== Exercise aim ==
Extract the text from every one of the lines below and write it out unchanged, keeping each line's wording, spelling, and order.

== Dataset records ==
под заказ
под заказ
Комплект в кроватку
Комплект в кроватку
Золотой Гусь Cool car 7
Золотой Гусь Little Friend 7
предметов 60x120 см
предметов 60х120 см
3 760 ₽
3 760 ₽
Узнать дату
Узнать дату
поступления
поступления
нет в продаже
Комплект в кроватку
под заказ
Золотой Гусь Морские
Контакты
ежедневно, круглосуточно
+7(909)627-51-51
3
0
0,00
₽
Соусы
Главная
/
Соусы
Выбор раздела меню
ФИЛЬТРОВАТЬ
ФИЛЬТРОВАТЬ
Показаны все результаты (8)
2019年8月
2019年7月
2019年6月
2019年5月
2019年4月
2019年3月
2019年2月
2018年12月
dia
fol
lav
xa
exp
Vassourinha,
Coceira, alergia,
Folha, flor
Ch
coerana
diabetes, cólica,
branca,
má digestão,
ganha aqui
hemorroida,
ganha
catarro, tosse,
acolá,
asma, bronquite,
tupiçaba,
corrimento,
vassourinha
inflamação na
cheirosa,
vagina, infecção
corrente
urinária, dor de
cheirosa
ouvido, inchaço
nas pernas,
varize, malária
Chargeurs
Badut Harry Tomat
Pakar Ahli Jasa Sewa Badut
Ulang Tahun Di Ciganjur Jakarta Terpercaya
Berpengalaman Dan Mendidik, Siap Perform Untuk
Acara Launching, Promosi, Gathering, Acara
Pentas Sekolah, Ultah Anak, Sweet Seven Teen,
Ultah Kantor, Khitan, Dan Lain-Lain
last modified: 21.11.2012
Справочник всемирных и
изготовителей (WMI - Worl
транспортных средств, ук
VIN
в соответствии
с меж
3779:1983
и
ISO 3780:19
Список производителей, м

== Written answer ==
под заказ
под заказ
Комплект в кроватку
Комплект в кроватку
Золотой Гусь Cool car 7
Золотой Гусь Little Friend 7
предметов 60x120 см
предметов 60х120 см
3 760 ₽
3 760 ₽
Узнать дату
Узнать дату
поступления
поступления
нет в продаже
Комплект в кроватку
под заказ
Золотой Гусь Морские
Контакты
ежедневно, круглосуточно
+7(909)627-51-51
3
0
0,00
₽
Соусы
Главная
/
Соусы
Выбор раздела меню
ФИЛЬТРОВАТЬ
ФИЛЬТРОВАТЬ
Показаны все результаты (8)
2019年8月
2019年7月
2019年6月
2019年5月
2019年4月
2019年3月
2019年2月
2018年12月
dia
fol
lav
xa
exp
Vassourinha,
Coceira, alergia,
Folha, flor
Ch
coerana
diabetes, cólica,
branca,
má digestão,
ganha aqui
hemorroida,
ganha
catarro, tosse,
acolá,
asma, bronquite,
tupiçaba,
corrimento,
vassourinha
inflamação na
cheirosa,
vagina, infecção
corrente
urinária, dor de
cheirosa
ouvido, inchaço
nas pernas,
varize, malária
Chargeurs
Badut Harry Tomat
Pakar Ahli Jasa Sewa Badut
Ulang Tahun Di Ciganjur Jakarta Terpercaya
Berpengalaman Dan Mendidik, Siap Perform Untuk
Acara Launching, Promosi, Gathering, Acara
Pentas Sekolah, Ultah Anak, Sweet Seven Teen,
Ultah Kantor, Khitan, Dan Lain-Lain
last modified: 21.11.2012
Справочник всемирных и
изготовителей (WMI - Worl
транспортных средств, ук
VIN
в соответствии
с меж
3779:1983
и
ISO 3780:19
Список производителей, м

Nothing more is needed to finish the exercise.